Jordi Soler
Historiade Navidad

Ese día, como era costumbre sacó su atuendo del clóset. Le quitó la bolsa de plástico que le habían puesto en la tintorería y dispuso las prendas encima del sofá. Era un gordo de más de dos metros de estatura, que trabajaba una vez cada diciembre, con resultados económicos suficientes para vivir en la abundancia y sin dar golpes el resto del año.

Desde temprano habían empezado a llegar sus colaboradores, todos tenían la altura de los duendes o de los enanos y juntos parecían un montón de niños, si se descontaban las barbas, los bigotes y las voces gruesas.

Las prendas esparcidas en el sillón eran el principio de la rutina anual, cuyo siguiente paso era plantarse frente al espejo y recortarse los excedentes de la barba. Era su noche de trabajo y quería estar presentable, así que, murmurando un villancico, metió y sacó las tijeras hasta que logró un volumen que hacía más amables sus rasgos. El saldo fue un reguero de mechones blancos, que uno de sus enanos, oportuno y solícito, barría del suelo, completando las estrofas del villancico que su jefe, por concentrarse demasiado en el despunte de un mechón, dejaba en silencio.

Desde el piso de abajo subía el olor del café y el ruido de los enanos que preparaban los costales y sacudían y ponían en orden los instrumentos que utiliza-rían en la noche.

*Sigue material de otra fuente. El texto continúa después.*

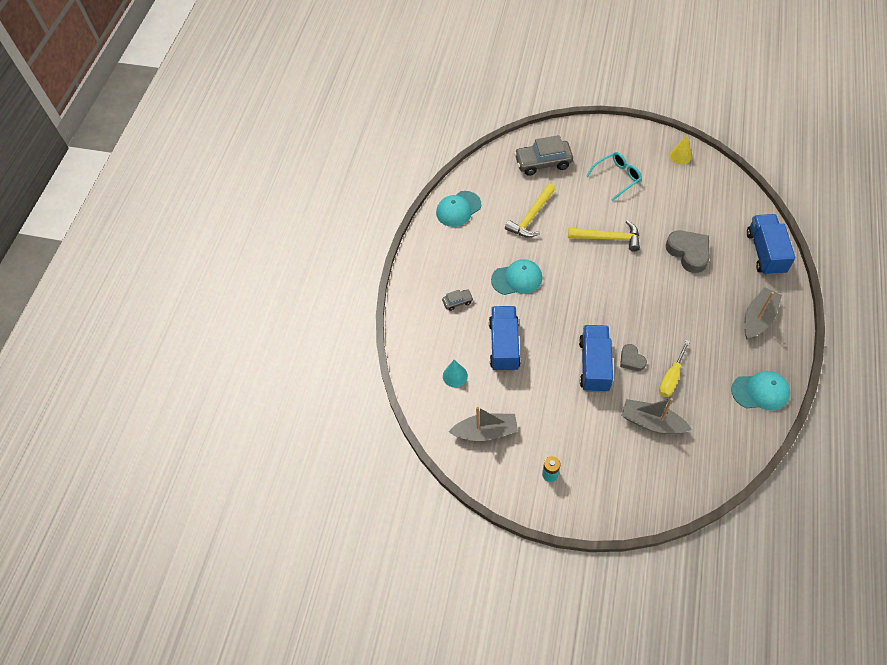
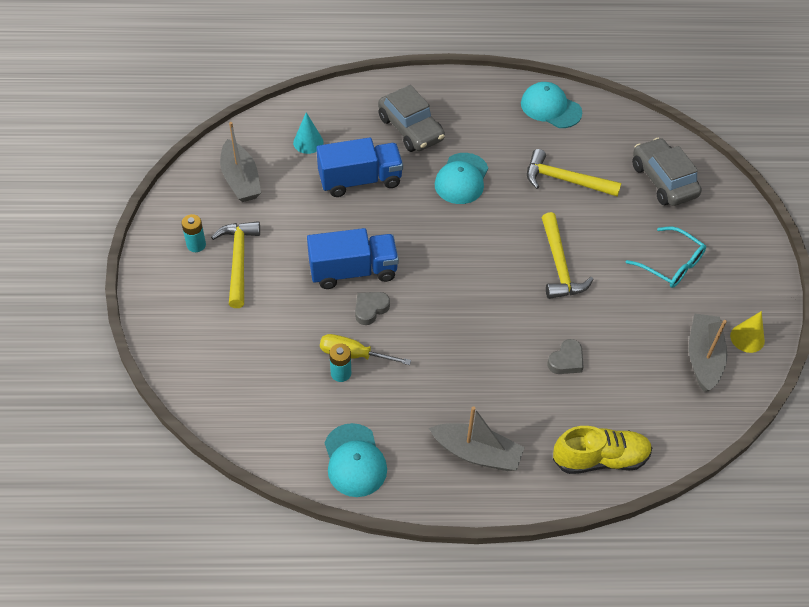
camera: 70 degrees right, 5 degrees down
grey car [442,290,473,311] -> grey car [378,85,445,152], size x2.07
turquoise cap [491,259,542,295] -> turquoise cap turned 45 degrees clockwise [435,153,488,204]
grey boat [621,398,692,434] -> grey boat moved to [689,314,727,392]
grey heart [666,230,710,273] -> grey heart [547,339,584,374], size x0.57
blue truck [747,214,795,276] -> yellow shoe [553,426,652,474]
none -> yellow hammer [211,221,260,308]
none -> turquoise battery [329,343,351,382]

Bajó las escaleras, las hizo crujir de una forma terminal. Al llegar abajo dijo ``buenos días'' con el gesto de hombre bueno que le había dejado la barba recortada. Sirvió una taza de café y salió rumbo al establo, envuelto en una bata que traía sus iniciales. Era una mañana fría, característica del norte y de diciembre. Entró al cobertizo de sus renos. Cuatro ejemplares de estampa perfecta, todos negros con una mancha clara en el testuz que hubieran arrasado en un concurso ganadero, pero él los había criado para un trabajo específico, de máximo rendimiento, y no quería distraerlos con otras actividades. Dos de sus enanos espesaban el forraje que estaba en los pesebres, revolvían con el mango de sus rastrillos el vaho de los animales, que formaba una niebla permanente dentro del cobertizo. Acarició las ancas del reno que tenía más a la mano y luego la cabeza de uno de sus colaboradores, tuvo la impresión de que ese enano no sería enano si él mismo no midiera más de dos metros de estatura.

Cruzó el patio rumbo al garage del trineo donde otro de sus colaboradores aceitaba el sistema de muelles, calibraba las ruedas y pulía los costados para que brillaran. Todo marchaba según el itinerario. Regresó al cuartel, sirvió otra taza de café y comenzó a trazar la ruta que cubrirían durante esa única jornada de trabajo del año.

Cerca de la media noche, cuando todo estaba listo, recogió las prendas del sillón y se vistió. Traje negro que hacía juego con los guantes y las botas, cinturón ancho y un gorro igualmente negro, con el contraste de una borla blanca en el vértice, que hacía juego con la barba.

A las doce en punto abordó el trineo, que ya tenía los renos enganchados y cuatro de sus enanos arriba, listos para la faena. Un latigazo al aire los puso en marcha. El vehículo abandonó el cuartel y se desplazó a toda velocidad por la avenida Vallejo, con la brújula puesta en la colonia Polanco, directo a uno de los objetivos que habían elegido durante el año. Los renos se detuvieron frente a la casa. Desde afuera podía verse, por un espacio descubierto que dejaban las cortinas, una familia que llenaba la mesa del comedor. Bajaron del trineo. Sin perder el tiempo cogió su costal, se colgó su instrumento en bandolera y caminó hacia la casa. Uno de sus enanos ya estaba arrodillado frente a la puerta, metiendo una ganzúa. En cuestión de segundos estaban dentro de la casa, frente a la familia que contemplaba pasmada al Santa Clos negro rodeado por sus colaboradores. ``Perdón por no usar la chimenea'', dijo, y sin más preámbulo metió el cañón de su arma en la boca del que parecía el papá de la familia. Los enanos comenzaron a llenar los costales mientras Santa murmuraba el mismo villancico que le había servido de fondo para rasurarse. La familia estaba hundida en un trance donde se confundían la inmovilidad y el silencio. En cinco minutos vaciaron las partes valiosas de la casa, que incluían los regalos que descansaban a la sombra del árbol de plástico. Santa retiró el cañón y antes de desaparecer dijo con su voz poderosa: ¡Feliz Navidad a todos!

Un latigazo al aire puso al trineo nuevamente en marcha. Santa revisó el itinerario, nada más para comprobar que la siguiente parada era en la colonia Condesa.